* About this task
Only one stretch of the data below is wanted: the lines starting at the one with "617 32 653 36" and ending at the one with "1122 575 1161", both included, given again exactly.

Stored items:

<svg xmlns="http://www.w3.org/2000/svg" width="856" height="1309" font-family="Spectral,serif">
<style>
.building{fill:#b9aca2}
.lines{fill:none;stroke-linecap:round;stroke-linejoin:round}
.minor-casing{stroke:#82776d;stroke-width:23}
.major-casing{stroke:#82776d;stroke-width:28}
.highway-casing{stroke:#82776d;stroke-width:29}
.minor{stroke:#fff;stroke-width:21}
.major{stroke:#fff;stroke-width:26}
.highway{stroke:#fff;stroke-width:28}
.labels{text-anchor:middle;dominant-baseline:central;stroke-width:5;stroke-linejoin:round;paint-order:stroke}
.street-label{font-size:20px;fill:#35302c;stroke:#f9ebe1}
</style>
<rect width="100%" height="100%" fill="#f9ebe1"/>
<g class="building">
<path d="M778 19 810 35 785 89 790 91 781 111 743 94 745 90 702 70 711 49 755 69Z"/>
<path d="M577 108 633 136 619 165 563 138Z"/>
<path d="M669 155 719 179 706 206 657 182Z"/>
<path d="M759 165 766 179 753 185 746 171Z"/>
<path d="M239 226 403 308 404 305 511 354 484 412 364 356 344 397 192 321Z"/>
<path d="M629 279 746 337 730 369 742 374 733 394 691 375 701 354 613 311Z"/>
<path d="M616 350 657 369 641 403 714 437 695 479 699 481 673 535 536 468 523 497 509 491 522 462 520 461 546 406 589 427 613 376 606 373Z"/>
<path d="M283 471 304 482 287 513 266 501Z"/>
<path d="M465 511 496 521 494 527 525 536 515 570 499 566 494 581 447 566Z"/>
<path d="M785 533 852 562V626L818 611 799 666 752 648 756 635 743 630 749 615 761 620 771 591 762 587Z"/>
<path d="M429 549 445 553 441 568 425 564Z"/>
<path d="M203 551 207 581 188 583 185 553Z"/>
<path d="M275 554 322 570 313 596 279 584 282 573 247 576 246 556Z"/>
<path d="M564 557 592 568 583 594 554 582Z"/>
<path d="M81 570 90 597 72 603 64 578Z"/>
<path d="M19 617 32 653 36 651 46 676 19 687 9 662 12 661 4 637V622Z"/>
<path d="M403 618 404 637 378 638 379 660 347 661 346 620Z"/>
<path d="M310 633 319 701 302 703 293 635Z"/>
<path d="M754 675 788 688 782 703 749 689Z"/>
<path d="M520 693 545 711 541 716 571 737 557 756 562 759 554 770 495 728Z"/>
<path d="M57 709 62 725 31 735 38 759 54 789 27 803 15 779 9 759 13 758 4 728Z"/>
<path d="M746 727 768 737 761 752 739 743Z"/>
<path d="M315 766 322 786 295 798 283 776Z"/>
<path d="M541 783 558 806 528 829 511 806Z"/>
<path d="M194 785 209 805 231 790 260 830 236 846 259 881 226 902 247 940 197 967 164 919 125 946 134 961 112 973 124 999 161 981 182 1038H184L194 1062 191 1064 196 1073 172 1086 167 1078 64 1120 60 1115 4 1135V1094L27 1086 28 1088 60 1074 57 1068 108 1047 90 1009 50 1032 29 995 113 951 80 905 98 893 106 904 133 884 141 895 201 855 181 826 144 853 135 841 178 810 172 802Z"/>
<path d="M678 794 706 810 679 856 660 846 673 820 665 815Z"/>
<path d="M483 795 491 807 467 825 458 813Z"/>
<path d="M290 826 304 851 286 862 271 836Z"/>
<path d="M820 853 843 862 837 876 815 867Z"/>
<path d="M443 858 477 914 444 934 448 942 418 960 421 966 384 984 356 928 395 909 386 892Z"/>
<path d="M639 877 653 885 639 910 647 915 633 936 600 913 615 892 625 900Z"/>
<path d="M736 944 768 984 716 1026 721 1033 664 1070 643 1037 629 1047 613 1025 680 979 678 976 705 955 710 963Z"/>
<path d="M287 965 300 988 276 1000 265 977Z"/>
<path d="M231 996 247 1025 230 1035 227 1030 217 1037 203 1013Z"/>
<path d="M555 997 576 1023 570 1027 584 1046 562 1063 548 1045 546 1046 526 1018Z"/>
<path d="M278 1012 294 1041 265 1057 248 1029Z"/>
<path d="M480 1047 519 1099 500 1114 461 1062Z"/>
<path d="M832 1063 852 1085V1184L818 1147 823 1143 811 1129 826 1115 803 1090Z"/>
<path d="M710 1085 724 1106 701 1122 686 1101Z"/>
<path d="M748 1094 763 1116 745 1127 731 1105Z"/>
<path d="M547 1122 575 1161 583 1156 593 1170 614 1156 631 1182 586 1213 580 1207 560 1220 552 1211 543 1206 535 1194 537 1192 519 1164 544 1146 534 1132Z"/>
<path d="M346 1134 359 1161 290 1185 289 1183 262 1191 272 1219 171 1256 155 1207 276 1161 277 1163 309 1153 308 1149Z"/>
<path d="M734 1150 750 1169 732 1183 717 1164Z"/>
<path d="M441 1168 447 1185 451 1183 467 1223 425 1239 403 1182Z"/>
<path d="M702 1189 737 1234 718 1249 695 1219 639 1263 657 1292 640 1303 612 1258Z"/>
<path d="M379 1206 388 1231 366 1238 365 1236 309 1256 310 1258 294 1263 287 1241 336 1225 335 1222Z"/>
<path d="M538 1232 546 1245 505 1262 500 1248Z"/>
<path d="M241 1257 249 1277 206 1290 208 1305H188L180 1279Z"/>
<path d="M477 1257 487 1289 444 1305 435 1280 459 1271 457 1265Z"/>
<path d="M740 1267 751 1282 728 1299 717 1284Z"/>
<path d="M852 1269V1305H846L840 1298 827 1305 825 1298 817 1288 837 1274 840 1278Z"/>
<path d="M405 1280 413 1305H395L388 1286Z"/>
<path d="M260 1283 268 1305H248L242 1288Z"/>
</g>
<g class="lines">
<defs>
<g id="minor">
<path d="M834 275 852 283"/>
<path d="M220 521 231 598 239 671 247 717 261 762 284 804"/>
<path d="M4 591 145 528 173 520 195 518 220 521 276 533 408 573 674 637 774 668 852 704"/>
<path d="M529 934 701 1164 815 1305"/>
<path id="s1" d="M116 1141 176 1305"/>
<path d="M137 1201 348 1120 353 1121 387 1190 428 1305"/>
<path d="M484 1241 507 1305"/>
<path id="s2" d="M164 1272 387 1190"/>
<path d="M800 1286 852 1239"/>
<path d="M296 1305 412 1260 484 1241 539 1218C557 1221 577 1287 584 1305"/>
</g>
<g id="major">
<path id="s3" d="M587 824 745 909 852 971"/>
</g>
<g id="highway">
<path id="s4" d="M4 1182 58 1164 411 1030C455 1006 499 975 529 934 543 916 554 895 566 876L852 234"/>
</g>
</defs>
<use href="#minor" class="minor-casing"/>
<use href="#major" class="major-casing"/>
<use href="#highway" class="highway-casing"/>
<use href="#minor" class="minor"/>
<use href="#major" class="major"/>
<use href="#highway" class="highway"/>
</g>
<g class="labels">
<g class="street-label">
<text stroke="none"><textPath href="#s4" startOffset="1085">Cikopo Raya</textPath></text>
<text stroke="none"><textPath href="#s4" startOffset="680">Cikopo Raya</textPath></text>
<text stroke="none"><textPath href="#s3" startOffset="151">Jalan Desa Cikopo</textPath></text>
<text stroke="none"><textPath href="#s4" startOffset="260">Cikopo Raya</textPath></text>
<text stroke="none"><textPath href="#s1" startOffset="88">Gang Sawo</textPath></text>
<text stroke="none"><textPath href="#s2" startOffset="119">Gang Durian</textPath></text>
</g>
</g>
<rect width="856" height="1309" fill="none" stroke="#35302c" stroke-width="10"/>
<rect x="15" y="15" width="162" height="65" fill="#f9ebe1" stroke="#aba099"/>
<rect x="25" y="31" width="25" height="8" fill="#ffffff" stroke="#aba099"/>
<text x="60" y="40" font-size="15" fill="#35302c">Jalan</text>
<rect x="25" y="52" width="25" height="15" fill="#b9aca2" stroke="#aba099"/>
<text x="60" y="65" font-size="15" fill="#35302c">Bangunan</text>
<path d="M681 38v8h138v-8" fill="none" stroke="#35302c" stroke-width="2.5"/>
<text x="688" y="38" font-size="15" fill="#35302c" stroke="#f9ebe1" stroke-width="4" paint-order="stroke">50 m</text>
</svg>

* Problem solution
<path d="M19 617 32 653 36 651 46 676 19 687 9 662 12 661 4 637V622Z"/>
<path d="M403 618 404 637 378 638 379 660 347 661 346 620Z"/>
<path d="M310 633 319 701 302 703 293 635Z"/>
<path d="M754 675 788 688 782 703 749 689Z"/>
<path d="M520 693 545 711 541 716 571 737 557 756 562 759 554 770 495 728Z"/>
<path d="M57 709 62 725 31 735 38 759 54 789 27 803 15 779 9 759 13 758 4 728Z"/>
<path d="M746 727 768 737 761 752 739 743Z"/>
<path d="M315 766 322 786 295 798 283 776Z"/>
<path d="M541 783 558 806 528 829 511 806Z"/>
<path d="M194 785 209 805 231 790 260 830 236 846 259 881 226 902 247 940 197 967 164 919 125 946 134 961 112 973 124 999 161 981 182 1038H184L194 1062 191 1064 196 1073 172 1086 167 1078 64 1120 60 1115 4 1135V1094L27 1086 28 1088 60 1074 57 1068 108 1047 90 1009 50 1032 29 995 113 951 80 905 98 893 106 904 133 884 141 895 201 855 181 826 144 853 135 841 178 810 172 802Z"/>
<path d="M678 794 706 810 679 856 660 846 673 820 665 815Z"/>
<path d="M483 795 491 807 467 825 458 813Z"/>
<path d="M290 826 304 851 286 862 271 836Z"/>
<path d="M820 853 843 862 837 876 815 867Z"/>
<path d="M443 858 477 914 444 934 448 942 418 960 421 966 384 984 356 928 395 909 386 892Z"/>
<path d="M639 877 653 885 639 910 647 915 633 936 600 913 615 892 625 900Z"/>
<path d="M736 944 768 984 716 1026 721 1033 664 1070 643 1037 629 1047 613 1025 680 979 678 976 705 955 710 963Z"/>
<path d="M287 965 300 988 276 1000 265 977Z"/>
<path d="M231 996 247 1025 230 1035 227 1030 217 1037 203 1013Z"/>
<path d="M555 997 576 1023 570 1027 584 1046 562 1063 548 1045 546 1046 526 1018Z"/>
<path d="M278 1012 294 1041 265 1057 248 1029Z"/>
<path d="M480 1047 519 1099 500 1114 461 1062Z"/>
<path d="M832 1063 852 1085V1184L818 1147 823 1143 811 1129 826 1115 803 1090Z"/>
<path d="M710 1085 724 1106 701 1122 686 1101Z"/>
<path d="M748 1094 763 1116 745 1127 731 1105Z"/>
<path d="M547 1122 575 1161 583 1156 593 1170 614 1156 631 1182 586 1213 580 1207 560 1220 552 1211 543 1206 535 1194 537 1192 519 1164 544 1146 534 1132Z"/>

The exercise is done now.